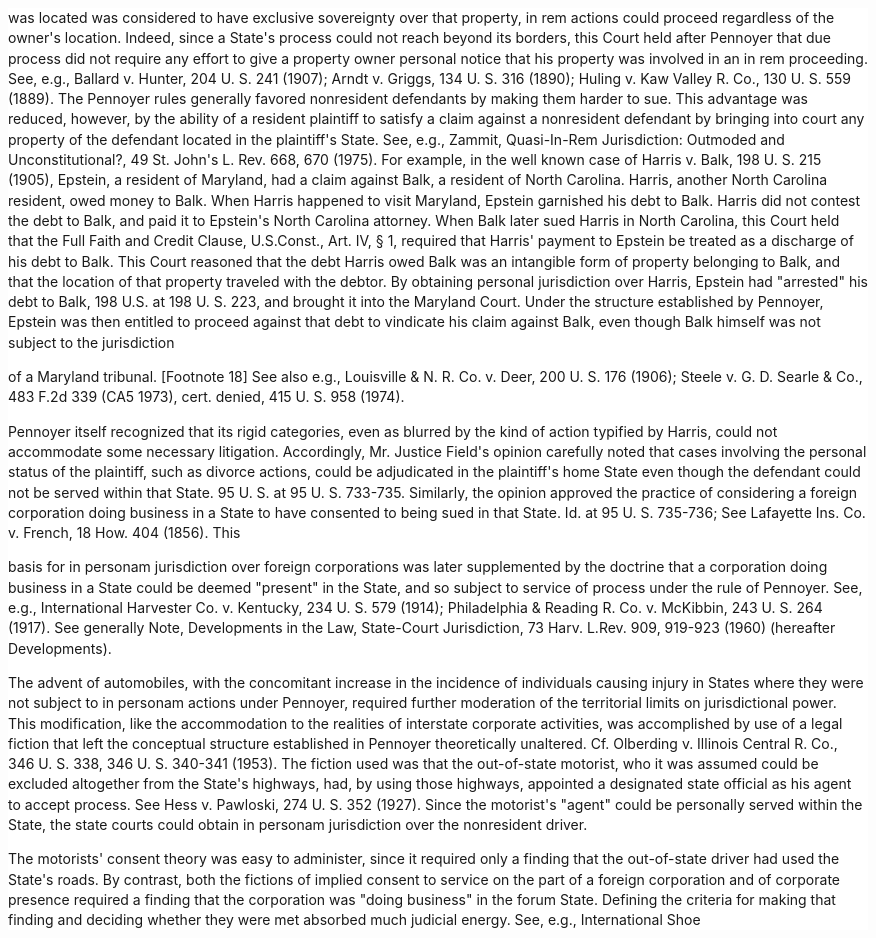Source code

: was located was considered to have exclusive sovereignty over that property, in rem actions could proceed regardless of the owner's location.  Indeed, since a State's process could not reach beyond its borders, this Court held after Pennoyer that due process did not require any effort to give a property owner personal notice that his property was involved in an in rem proceeding.  See, e.g., Ballard v. Hunter, 204 U. S. 241 (1907); Arndt v. Griggs, 134 U. S. 316 (1890); Huling v. Kaw Valley R. Co., 130 U. S. 559 (1889).  The Pennoyer rules generally favored nonresident defendants by making them harder to sue.  This advantage was reduced, however, by the ability of a resident plaintiff to satisfy a claim against a nonresident defendant by bringing into court any property of the defendant located in the plaintiff's State.  See, e.g., Zammit, Quasi-In-Rem Jurisdiction:  Outmoded and Unconstitutional?, 49 St. John's L. Rev. 668, 670 (1975).  For example, in the well known case of Harris v. Balk, 198 U. S. 215 (1905), Epstein, a resident of Maryland, had a claim against Balk, a resident of North Carolina.  Harris, another North Carolina resident, owed money to Balk.  When Harris happened to visit Maryland, Epstein garnished his debt to Balk.  Harris did not contest the debt to Balk, and paid it to Epstein's North Carolina attorney.  When Balk later sued Harris in North Carolina, this Court held that the Full Faith and Credit Clause, U.S.Const., Art. IV, § 1, required that Harris' payment to Epstein be treated as a discharge of his debt to Balk.  This Court reasoned that the debt Harris owed Balk was an intangible form of property belonging to Balk, and that the location of that property traveled with the debtor.  By obtaining personal jurisdiction over Harris, Epstein had "arrested" his debt to Balk, 198 U.S. at  198 U. S. 223, and brought it into the Maryland Court.  Under the structure established by Pennoyer, Epstein was then entitled to proceed against that debt to vindicate his claim against Balk, even though Balk himself was not subject to the jurisdiction

of a Maryland tribunal. [Footnote 18]  See also e.g., Louisville & N. R. Co. v. Deer, 200 U. S. 176 (1906); Steele v. G. D. Searle & Co., 483 F.2d 339 (CA5 1973), cert. denied, 415 U. S. 958 (1974).

Pennoyer itself recognized that its rigid categories, even as blurred by the kind of action typified by Harris, could not accommodate some necessary litigation.  Accordingly, Mr. Justice Field's opinion carefully noted that cases involving the personal status of the plaintiff, such as divorce actions, could be adjudicated in the plaintiff's home State even though the defendant could not be served within that State.  95 U. S. at  95 U. S. 733-735.  Similarly, the opinion approved the practice of considering a foreign corporation doing business in a State to have consented to being sued in that State.  Id. at  95 U. S. 735-736; See Lafayette Ins. Co. v. French, 18 How. 404 (1856).  This

basis for in personam jurisdiction over foreign corporations was later supplemented by the doctrine that a corporation doing business in a State could be deemed "present" in the State, and so subject to service of process under the rule of Pennoyer.  See, e.g., International Harvester Co. v. Kentucky, 234 U. S. 579 (1914); Philadelphia & Reading R. Co. v. McKibbin, 243 U. S. 264 (1917).  See generally Note, Developments in the Law, State-Court Jurisdiction, 73 Harv. L.Rev. 909, 919-923 (1960) (hereafter Developments).

The advent of automobiles, with the concomitant increase in the incidence of individuals causing injury in States where they were not subject to in personam actions under Pennoyer, required further moderation of the territorial limits on jurisdictional power.  This modification, like the accommodation to the realities of interstate corporate activities, was accomplished by use of a legal fiction that left the conceptual structure established in Pennoyer theoretically unaltered.  Cf. Olberding v. Illinois Central R. Co., 346 U. S. 338,  346 U. S. 340-341 (1953).  The fiction used was that the out-of-state motorist, who it was assumed could be excluded altogether from the State's highways, had, by using those highways, appointed a designated state official as his agent to accept process.  See Hess v. Pawloski, 274 U. S. 352 (1927).  Since the motorist's "agent" could be personally served within the State, the state courts could obtain in personam jurisdiction over the nonresident driver.

The motorists' consent theory was easy to administer, since it required only a finding that the out-of-state driver had used the State's roads.  By contrast, both the fictions of implied consent to service on the part of a foreign corporation and of corporate presence required a finding that the corporation was "doing business" in the forum State.  Defining the criteria for making that finding and deciding whether they were met absorbed much judicial energy.  See, e.g., International Shoe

•••

Every line above should be returned exactly; the pictures stay out.

▶ Result of this exercise:
Source code

: was located was considered to have exclusive sovereignty over that property, in rem actions could proceed regardless of the owner's location.  Indeed, since a State's process could not reach beyond its borders, this Court held after Pennoyer that due process did not require any effort to give a property owner personal notice that his property was involved in an in rem proceeding.  See, e.g., Ballard v. Hunter, 204 U. S. 241 (1907); Arndt v. Griggs, 134 U. S. 316 (1890); Huling v. Kaw Valley R. Co., 130 U. S. 559 (1889).  The Pennoyer rules generally favored nonresident defendants by making them harder to sue.  This advantage was reduced, however, by the ability of a resident plaintiff to satisfy a claim against a nonresident defendant by bringing into court any property of the defendant located in the plaintiff's State.  See, e.g., Zammit, Quasi-In-Rem Jurisdiction:  Outmoded and Unconstitutional?, 49 St. John's L. Rev. 668, 670 (1975).  For example, in the well known case of Harris v. Balk, 198 U. S. 215 (1905), Epstein, a resident of Maryland, had a claim against Balk, a resident of North Carolina.  Harris, another North Carolina resident, owed money to Balk.  When Harris happened to visit Maryland, Epstein garnished his debt to Balk.  Harris did not contest the debt to Balk, and paid it to Epstein's North Carolina attorney.  When Balk later sued Harris in North Carolina, this Court held that the Full Faith and Credit Clause, U.S.Const., Art. IV, § 1, required that Harris' payment to Epstein be treated as a discharge of his debt to Balk.  This Court reasoned that the debt Harris owed Balk was an intangible form of property belonging to Balk, and that the location of that property traveled with the debtor.  By obtaining personal jurisdiction over Harris, Epstein had "arrested" his debt to Balk, 198 U.S. at  198 U. S. 223, and brought it into the Maryland Court.  Under the structure established by Pennoyer, Epstein was then entitled to proceed against that debt to vindicate his claim against Balk, even though Balk himself was not subject to the jurisdiction

of a Maryland tribunal. [Footnote 18]  See also e.g., Louisville & N. R. Co. v. Deer, 200 U. S. 176 (1906); Steele v. G. D. Searle & Co., 483 F.2d 339 (CA5 1973), cert. denied, 415 U. S. 958 (1974).

Pennoyer itself recognized that its rigid categories, even as blurred by the kind of action typified by Harris, could not accommodate some necessary litigation.  Accordingly, Mr. Justice Field's opinion carefully noted that cases involving the personal status of the plaintiff, such as divorce actions, could be adjudicated in the plaintiff's home State even though the defendant could not be served within that State.  95 U. S. at  95 U. S. 733-735.  Similarly, the opinion approved the practice of considering a foreign corporation doing business in a State to have consented to being sued in that State.  Id. at  95 U. S. 735-736; See Lafayette Ins. Co. v. French, 18 How. 404 (1856).  This

basis for in personam jurisdiction over foreign corporations was later supplemented by the doctrine that a corporation doing business in a State could be deemed "present" in the State, and so subject to service of process under the rule of Pennoyer.  See, e.g., International Harvester Co. v. Kentucky, 234 U. S. 579 (1914); Philadelphia & Reading R. Co. v. McKibbin, 243 U. S. 264 (1917).  See generally Note, Developments in the Law, State-Court Jurisdiction, 73 Harv. L.Rev. 909, 919-923 (1960) (hereafter Developments).

The advent of automobiles, with the concomitant increase in the incidence of individuals causing injury in States where they were not subject to in personam actions under Pennoyer, required further moderation of the territorial limits on jurisdictional power.  This modification, like the accommodation to the realities of interstate corporate activities, was accomplished by use of a legal fiction that left the conceptual structure established in Pennoyer theoretically unaltered.  Cf. Olberding v. Illinois Central R. Co., 346 U. S. 338,  346 U. S. 340-341 (1953).  The fiction used was that the out-of-state motorist, who it was assumed could be excluded altogether from the State's highways, had, by using those highways, appointed a designated state official as his agent to accept process.  See Hess v. Pawloski, 274 U. S. 352 (1927).  Since the motorist's "agent" could be personally served within the State, the state courts could obtain in personam jurisdiction over the nonresident driver.

The motorists' consent theory was easy to administer, since it required only a finding that the out-of-state driver had used the State's roads.  By contrast, both the fictions of implied consent to service on the part of a foreign corporation and of corporate presence required a finding that the corporation was "doing business" in the forum State.  Defining the criteria for making that finding and deciding whether they were met absorbed much judicial energy.  See, e.g., International Shoe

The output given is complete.